This month in iGaming: October 2022
Bolsonaro pledges to come through on sports regulation, Belgium lowers loss limits, Gibraltar shakes up its fee structure, and Albania aims to legalize sports betting this winter.
Bolsonaro promises Brazil will regulate sports betting
Brazil’s hotly anticipated sports betting regulations have been waiting just out of reach, time and again pushed just a little further back.
While the law legalizing sports betting was passed years ago, the regulations themselves have lingered in legal limbo. The right-leaning evangelical contingent of the country’s Chamber of Deputies remains steadfastly opposed to any form of gambling, and President Jair Bolsonaro announced that the regulations would only be finalized after the country’s general election, letting a leader with a fresh mandate make the final call.
But in the lead-up to the runoff between Bolsonaro and rival candidate Lula da Silva, Bolsonaro has announced that he would go ahead and sign the regulations, though casino gaming remains completely out of the question.

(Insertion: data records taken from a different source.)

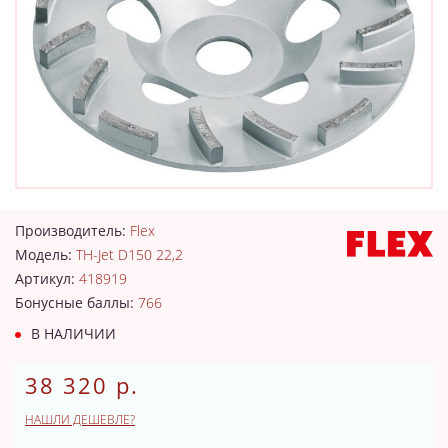
Производитель:
Flex
Модель:
TH-Jet D150 22,2
Артикул:
418919
Бонусные баллы:
766
В НАЛИЧИИ
38 320 р.
НАШЛИ ДЕШЕВЛЕ?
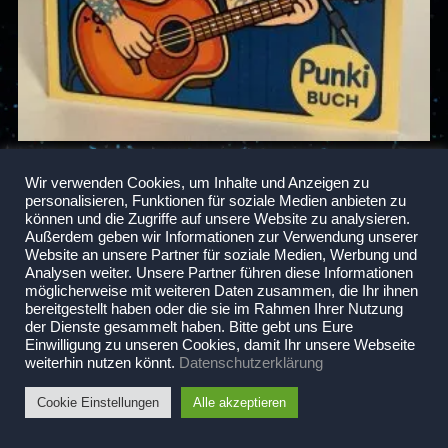
Der JNSN. macht Musik Punki Buch
Wir verwenden Cookies, um Inhalte und Anzeigen zu
€
8,00
personalisieren, Funktionen für soziale Medien anbieten zu
Enthält 19% MwSt.
können und die Zugriffe auf unsere Website zu analysieren.
zzgl.
Versand
Außerdem geben wir Informationen zur Verwendung unserer
Bei Lieferungen in Nicht-EU-Länder können zusätzliche Zölle, Steuern und Gebühren
Website an unsere Partner für soziale Medien, Werbung und
anfallen.
Analysen weiter. Unsere Partner führen diese Informationen
möglicherweise mit weiteren Daten zusammen, die Ihr ihnen
bereitgestellt haben oder die sie im Rahmen Ihrer Nutzung
IN DEN WARENKORB
der Dienste gesammelt haben. Bitte gebt uns Eure
Einwilligung zu unseren Cookies, damit Ihr unsere Webseite
weiterhin nutzen könnt.
Datenschutzerklärung
Cookie Einstellungen
Alle akzeptieren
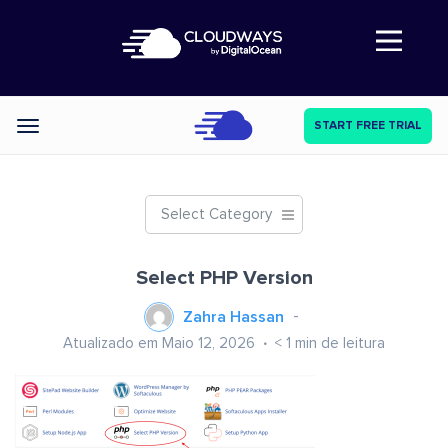
Abre a navegação
START FREE TRIAL
Categories
Select Category
Select PHP Version
Zahra Hassan
Atualizado em Maio 12, 2026
< 1
min de leitura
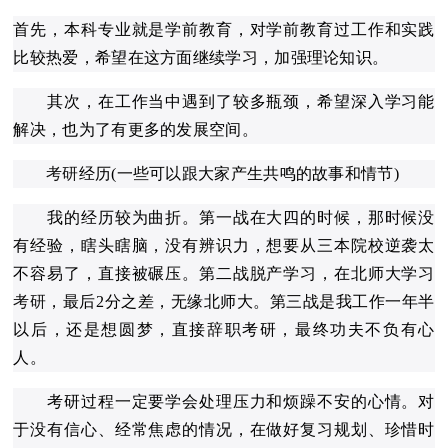
首先，本科专业就是学前教育，对学前教育过工作和实践
比较热爱，希望在这方面继续学习，加强理论知识。
其次，在工作当中遇到了较多瓶颈，希望深入学习能
解决，也为了有更多的发展空间。
考研
经历(一些可以跟大家产生共鸣的故事和情节)
我的经历较为曲折。第一战在大四的时候，那时候没
有经验，瞎头瞎脑，没有辨识力，想要从三本院校逆袭太
不容易了，直接被碾压。第二战脱产学习，在北师大学习
考研
，最后2分之差，无缘北师大。第三战是我工作一年半
以后，还是想圆梦，直接辞职考研，最终功夫不负有心
人。
考研过程一定要学会处理压力和烦躁不安的心情。对
于没有信心、经常焦虑的情况，在做好复习规划、珍惜时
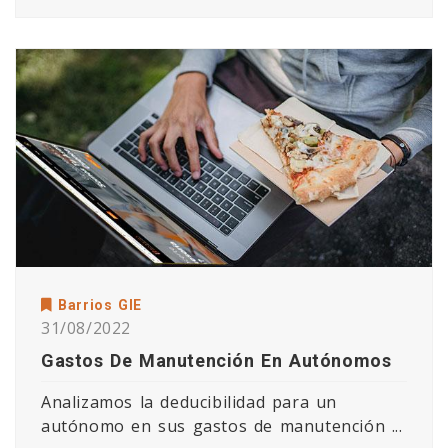
Barrios GIE
31/08/2022
Gastos De Manutención En Autónomos
Analizamos la deducibilidad para un
autónomo en sus gastos de manutención ...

A piece of legislation had previously been entered into the Chamber of Deputies to legalize casino gaming, and the president had made it clear that the Chamber would have to override his veto.
Also, while casino gaming is nowhere in sight, the Chamber has passed a law recognizing fantasy sports as a game of skill.
Belgium loss limit
Belgium is continuing with its gambling sector reforms.
The country has lowered its loss limit from €500 to €200 per week per site. It’s possible for players to request a higher or lower limit, but the Belgium Gaming Commission recommends players keep their spending to no more than 5% of their income.
This comes after two other measures to curb problem gambling; the maximum number of online betting licenses was lowered to 30, and a law was proposed to ban all forms of gambling advertising.
Gibraltar switches to a tiered fee system
Gibraltar has long had an upstanding reputation as an iGaming licensing authority. With its stringent application process and strict requirements, a Gibraltar license is a true stamp of quality for online casinos.
But one barrier between operators and the coveted Gibraltar insignia has long been the steep licensing fee.
Authorities in Gibraltar have now announced the implementation of a tiered fee schedule in place of the previous one-size-fits-all fee. Moving forward, larger companies will pay higher fees, while smaller companies will pay lower ones.
The new system will be based on the operator’s annual gross gaming yield, depending on which vertical the company trades in. The move comes from the government’s recognition that the previous £100,000 flat fee inhibited growth for newer businesses.
The reform comes after authorities moved to require licensees to establish a local presence. Gibraltar was also placed on the Financial Action Task Force’s greylist for alleged money laundering prevention failures.
Albania plans to re-regulate
Albania should soon see the return of its regulated sports betting market.
In a recent statement, Prime Minister Edi Rama requested that the country’s parliament establish a sports betting regime (gambling was banned in the country in 2018). A decree signed by a number of sports organizations estimates that the legalization of sports betting could generate as much as €17 million in additional tax revenue, most of which would go to sporting and cultural programs.
Sports betting is expected to be legal again starting from January 1, 2023. Some local news sources reported over the summer that the government was considering legalization in order to generate funds to subsidize fuel prices this winter.